Maar hoe verander je de textielsector? Hoe transformeer je die van een lineair naar een circulair model? ”Er bestaan veel initiatieven om zogenaamd duurzaam textiel op de markt te brengen”, zegt Evelien Dils van VITO. ”Maar eigenlijk hebben die heel weinig opgebracht. Niet zelden ging het gewoon om greenwashing van ‘fast fashion’ (kledij die snel wordt afgedankt).” Dergelijke initiatieven missen ook vaak een brede scope. ”De textielsector is een immens groot en complex systeem en is globaal georganiseerd. Je moet je dus ook afvragen wat Europa kan doen om ook buiten ons continent veranderingen te realiseren. En dan zijn er nog de vele ‘trade-offs’. Neem nu de introductie van nieuwe materialen (zoals appelleer). Dat is niet per definitie heilzaam. Het hangt ervan af hoe de textielindustrie  innovaties oppikt en tot bij de consument brengt.”

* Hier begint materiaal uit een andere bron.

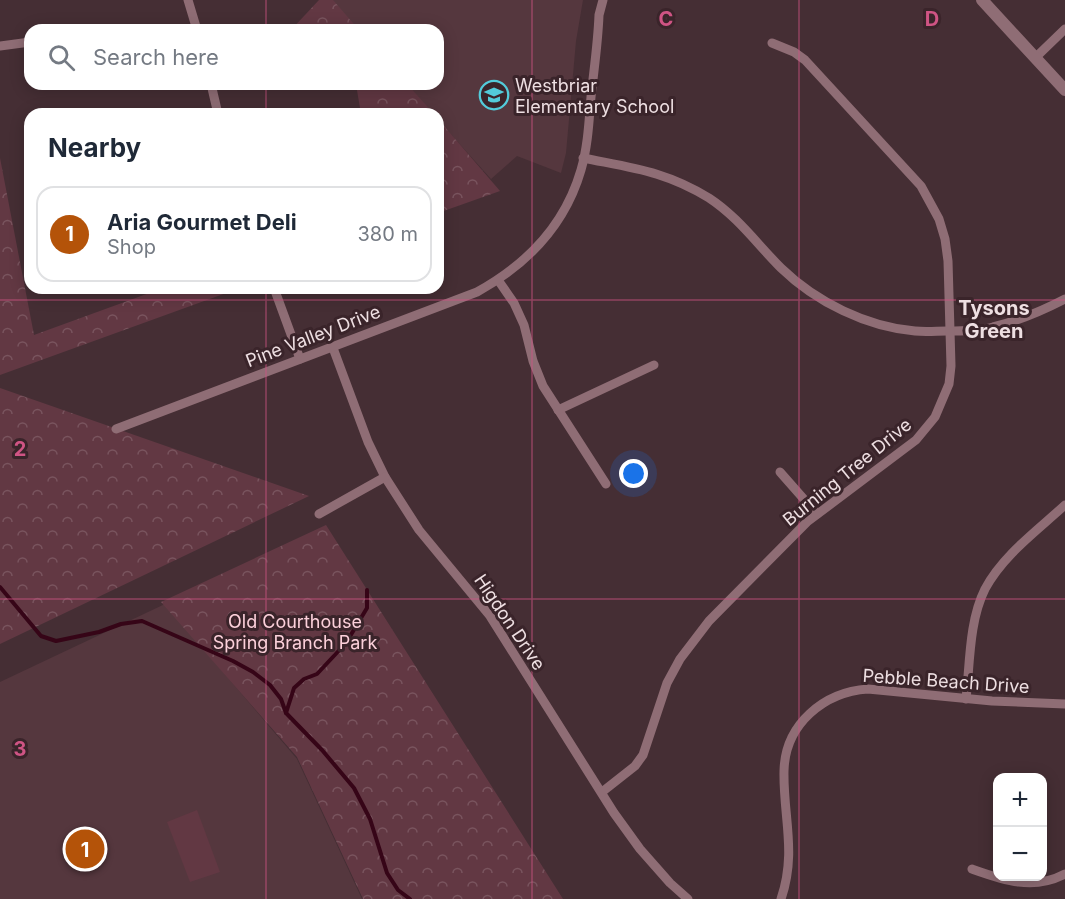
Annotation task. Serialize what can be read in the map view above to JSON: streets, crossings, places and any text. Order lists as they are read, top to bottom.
{
  "streets": {
    "street": [
      "Pine Valley Drive",
      "Burning Tree Drive",
      "Higdon Drive",
      "Pebble Beach Drive"
    ]
  },
  "crossings": [
    ["Pine Valley Drive", "Higdon Drive"],
    ["Burning Tree Drive", "Higdon Drive"]
  ],
  "districts": ["Tysons Green"],
  "parks": ["Old Courthouse Spring Branch Park"],
  "places": {
    "school or university": ["Westbriar Elementary School"]
  },
  "page": {
    "search": "Search here",
    "heading": "Nearby",
    "list": [
      {
        "mark": "1",
        "name": "Aria Gourmet Deli",
        "note": "Shop",
        "value": "380 m"
      }
    ],
    "map_buttons": ["+", "−"],
    "pins": "1"
  },
  "grid": {
    "columns": ["C", "D"],
    "rows": ["2", "3"]
  }
}
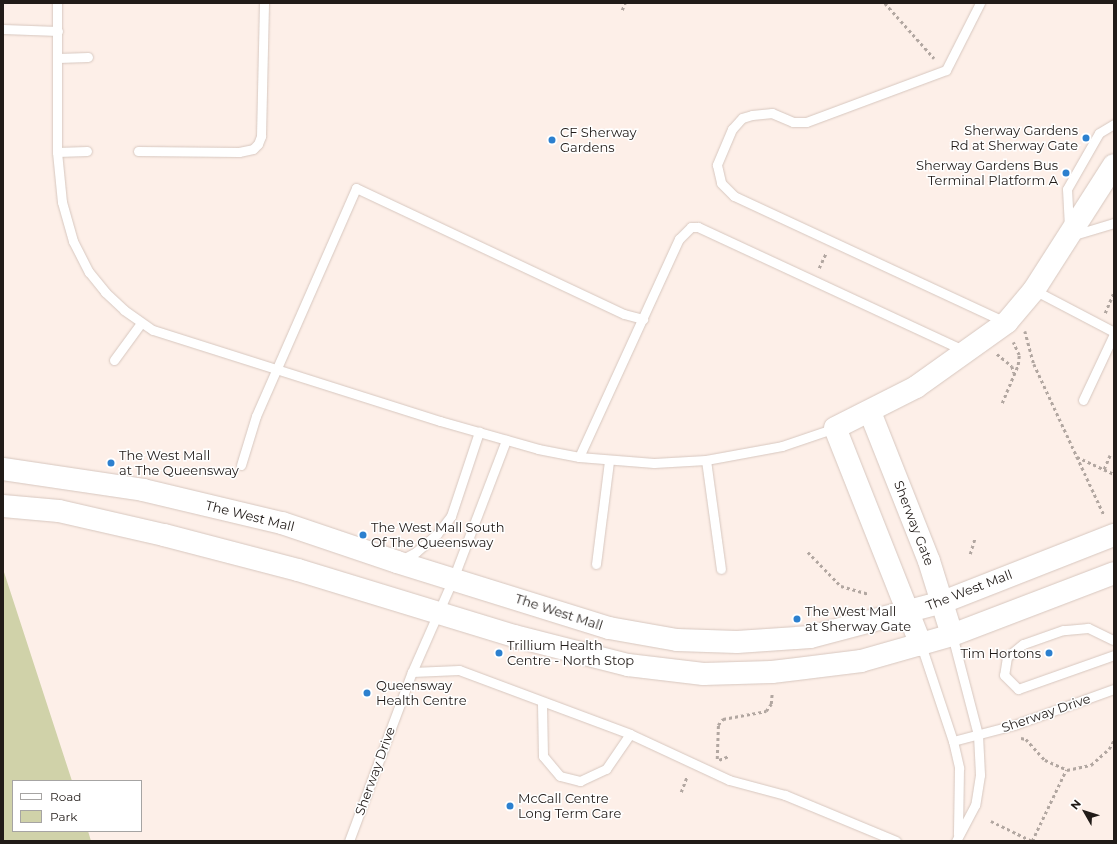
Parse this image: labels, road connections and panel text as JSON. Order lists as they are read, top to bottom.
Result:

Selectieve inzameling komt eraan

Dus moet er dringend iets gebeuren, en dat vindt Europa ook. In 2020 kwam de Europese Commissie met haar ‘Circular Economy Action Plan’ (als onderdeel van de Green Deal) met textiel als een van de belangrijkste productgroepen. In maart 2022 lanceerde ze  een ambitieuze strategie voor de ontwikkeling van een circulaire mode-economie. Belangrijk in dat plan is dat er binnen afzienbare tijd doelstellingen komen voor recyclage en hergebruik van ingezameld textiel.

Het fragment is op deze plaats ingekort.